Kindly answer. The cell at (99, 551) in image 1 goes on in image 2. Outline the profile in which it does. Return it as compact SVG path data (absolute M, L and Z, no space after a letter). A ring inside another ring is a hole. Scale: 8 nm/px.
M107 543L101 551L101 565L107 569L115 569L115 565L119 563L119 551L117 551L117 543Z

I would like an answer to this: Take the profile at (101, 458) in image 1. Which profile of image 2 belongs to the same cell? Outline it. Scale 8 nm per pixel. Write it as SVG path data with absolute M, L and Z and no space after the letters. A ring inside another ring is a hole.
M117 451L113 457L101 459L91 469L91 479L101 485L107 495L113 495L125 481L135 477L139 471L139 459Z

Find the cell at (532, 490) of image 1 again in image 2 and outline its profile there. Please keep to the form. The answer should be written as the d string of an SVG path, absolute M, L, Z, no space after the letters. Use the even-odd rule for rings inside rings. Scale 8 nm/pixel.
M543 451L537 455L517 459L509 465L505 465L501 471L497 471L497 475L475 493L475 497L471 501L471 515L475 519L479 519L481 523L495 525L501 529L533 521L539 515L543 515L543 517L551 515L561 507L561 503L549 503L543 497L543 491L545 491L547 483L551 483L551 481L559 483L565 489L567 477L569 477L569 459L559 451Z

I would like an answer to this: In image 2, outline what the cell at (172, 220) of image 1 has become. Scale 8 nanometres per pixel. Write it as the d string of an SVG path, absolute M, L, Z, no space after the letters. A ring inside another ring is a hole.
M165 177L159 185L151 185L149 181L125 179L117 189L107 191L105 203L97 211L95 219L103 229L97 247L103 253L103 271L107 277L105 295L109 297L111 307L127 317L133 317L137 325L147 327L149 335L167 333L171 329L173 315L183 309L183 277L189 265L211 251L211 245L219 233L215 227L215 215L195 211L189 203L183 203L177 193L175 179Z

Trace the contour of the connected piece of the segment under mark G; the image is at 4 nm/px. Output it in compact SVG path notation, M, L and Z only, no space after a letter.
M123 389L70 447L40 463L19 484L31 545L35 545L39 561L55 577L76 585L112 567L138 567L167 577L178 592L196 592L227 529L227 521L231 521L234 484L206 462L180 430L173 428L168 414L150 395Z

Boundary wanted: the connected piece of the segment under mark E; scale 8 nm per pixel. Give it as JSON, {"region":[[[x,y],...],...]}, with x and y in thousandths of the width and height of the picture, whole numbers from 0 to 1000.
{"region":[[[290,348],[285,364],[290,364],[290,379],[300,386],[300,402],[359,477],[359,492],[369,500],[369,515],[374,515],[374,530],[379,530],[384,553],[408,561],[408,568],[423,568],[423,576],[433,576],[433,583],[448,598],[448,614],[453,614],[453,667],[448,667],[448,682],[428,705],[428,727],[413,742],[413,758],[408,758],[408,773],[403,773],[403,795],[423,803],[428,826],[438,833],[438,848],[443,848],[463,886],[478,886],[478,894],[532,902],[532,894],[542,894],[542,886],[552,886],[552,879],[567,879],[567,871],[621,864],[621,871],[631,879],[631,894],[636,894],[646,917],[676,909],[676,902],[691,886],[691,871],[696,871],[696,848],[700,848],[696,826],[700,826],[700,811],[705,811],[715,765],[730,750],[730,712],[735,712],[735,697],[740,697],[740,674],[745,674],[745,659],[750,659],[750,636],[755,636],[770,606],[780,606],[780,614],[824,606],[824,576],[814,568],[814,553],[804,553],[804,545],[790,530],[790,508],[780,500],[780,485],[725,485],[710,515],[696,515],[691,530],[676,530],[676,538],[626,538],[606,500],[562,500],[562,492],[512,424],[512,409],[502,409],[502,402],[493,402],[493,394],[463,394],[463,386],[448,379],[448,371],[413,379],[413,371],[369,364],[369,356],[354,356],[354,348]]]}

## Your instructions
Output the listing above in its entirety, exactly as given.

## Exercise response
Kindly answer. The cell at (99, 551) in image 1 goes on in image 2. Outline the profile in which it does. Return it as compact SVG path data (absolute M, L and Z, no space after a letter). A ring inside another ring is a hole. Scale: 8 nm/px.
M107 543L101 551L101 565L107 569L115 569L115 565L119 563L119 551L117 551L117 543Z

I would like an answer to this: Take the profile at (101, 458) in image 1. Which profile of image 2 belongs to the same cell? Outline it. Scale 8 nm per pixel. Write it as SVG path data with absolute M, L and Z and no space after the letters. A ring inside another ring is a hole.
M117 451L113 457L101 459L91 469L91 479L101 485L107 495L113 495L125 481L135 477L139 471L139 459Z

Find the cell at (532, 490) of image 1 again in image 2 and outline its profile there. Please keep to the form. The answer should be written as the d string of an SVG path, absolute M, L, Z, no space after the letters. Use the even-odd rule for rings inside rings. Scale 8 nm/pixel.
M543 451L537 455L517 459L509 465L505 465L501 471L497 471L497 475L475 493L475 497L471 501L471 515L475 519L479 519L481 523L495 525L501 529L533 521L539 515L543 515L543 517L551 515L561 507L561 503L549 503L543 497L543 491L545 491L547 483L551 483L551 481L559 483L565 489L567 477L569 477L569 459L559 451Z

I would like an answer to this: In image 2, outline what the cell at (172, 220) of image 1 has become. Scale 8 nanometres per pixel. Write it as the d string of an SVG path, absolute M, L, Z, no space after the letters. A ring inside another ring is a hole.
M165 177L159 185L151 185L149 181L125 179L117 189L107 191L105 203L97 211L95 219L103 229L97 247L103 253L103 271L107 277L105 295L109 297L111 307L127 317L133 317L137 325L147 327L149 335L167 333L171 329L173 315L183 309L183 277L189 265L211 251L211 245L219 233L215 227L215 215L195 211L189 203L183 203L177 193L175 179Z

Trace the contour of the connected piece of the segment under mark G; the image is at 4 nm/px. Output it in compact SVG path notation, M, L and Z only, no space after a letter.
M123 389L70 447L40 463L19 484L31 545L35 545L39 561L55 577L76 585L112 567L138 567L167 577L178 592L196 592L227 529L227 521L231 521L234 484L206 462L180 430L173 428L168 414L150 395Z

Boundary wanted: the connected piece of the segment under mark E; scale 8 nm per pixel. Give it as JSON, {"region":[[[x,y],...],...]}, with x and y in thousandths of the width and height of the picture, whole numbers from 0 to 1000.
{"region":[[[290,348],[285,364],[290,364],[290,379],[300,386],[300,402],[359,477],[359,492],[369,500],[369,515],[374,515],[374,530],[379,530],[384,553],[408,561],[408,568],[423,568],[423,576],[433,576],[433,583],[448,598],[448,614],[453,614],[453,667],[448,667],[448,682],[428,705],[428,727],[413,742],[413,758],[408,758],[408,773],[403,773],[403,795],[423,803],[428,826],[438,833],[438,848],[443,848],[463,886],[478,886],[478,894],[532,902],[532,894],[542,894],[542,886],[552,886],[552,879],[567,879],[567,871],[621,864],[621,871],[631,879],[631,894],[636,894],[646,917],[676,909],[676,902],[691,886],[691,871],[696,871],[696,848],[700,848],[696,826],[700,826],[700,811],[705,811],[715,765],[730,750],[730,712],[735,712],[735,697],[740,697],[740,674],[745,674],[745,659],[750,659],[750,636],[755,636],[770,606],[780,606],[780,614],[824,606],[824,576],[814,568],[814,553],[804,553],[804,545],[790,530],[790,508],[780,500],[780,485],[725,485],[710,515],[696,515],[691,530],[676,530],[676,538],[626,538],[606,500],[562,500],[562,492],[512,424],[512,409],[502,409],[502,402],[493,402],[493,394],[463,394],[463,386],[448,379],[448,371],[413,379],[413,371],[369,364],[369,356],[354,356],[354,348]]]}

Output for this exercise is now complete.